Ma qualcosa impedisce di ragionare liberamente, guardando in faccia la realtà. Alcuni obbiettano, ma la destra che sta disegnando Fini è moderna ed europea. Esempio più vicino, Sarkozy, lui mica ripete De Gaulle. Bene, Sarkozy vinse le elezioni annunciando di voler rovesciare il ’68, il suo programma politico ebbe quella chiave di impostazione. Fini ha detto esattamente il contrario, che la destra deve diventare sessantottina con quarant’anni di ritardo: la chiamate destra moderna o forse è una sinistra tardiva? Ora io mi auguro che questa tendenza scissionista, solo per far dispetto al Giornale, sia solo un effetto diabetico delle feste. Ma se volete rompere davvero con il Popolo della libertà e sottrarvi come voi dite alla logica del 51 per cento, se avete nostalgia del tre per cento, ma questa volta con l’applauso della sinistra e dei media, siete liberi di farlo. Mettetevi in proprio e buona fortuna.
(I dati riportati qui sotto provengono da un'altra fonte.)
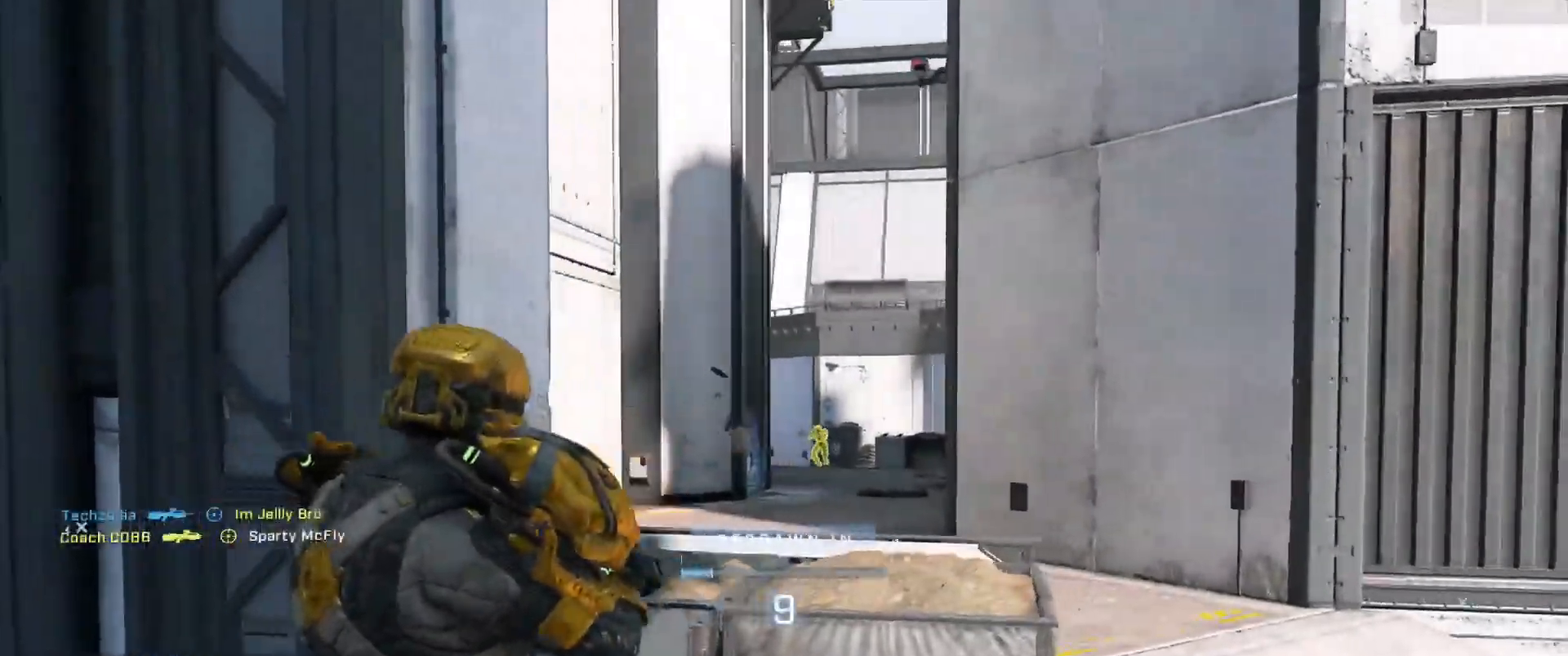
{"buttons": ["DPAD_DOWN", "SELECT"], "left_stick": "center", "right_stick": "center", "events": [[17, "R1", "up"], [117, "R1", "down"], [200, "R1", "up"], [451, "DPAD_DOWN", "down"], [451, "SELECT", "down"]]}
Anche se a me dispiace, lo dico con franchezza perché non sparo nel mucchio, conosco alcuni dei finiani e so che non tutti sono Ronchi, ci sono persone che stimo. Ma se scegliete quella via, poi, non pretendete che da destra vi giunga pure l’applauso di incoraggiamento. Siete come quegli atei che vogliono abolire la fede ma pretendono la benedizione religiosa. Infine dico ai finiani: ma non avete capito che il Gianfranco balla da solo, si è smarcato da tutti e non sopporta seguaci? Non molestatelo, rispettate la sua solitudine.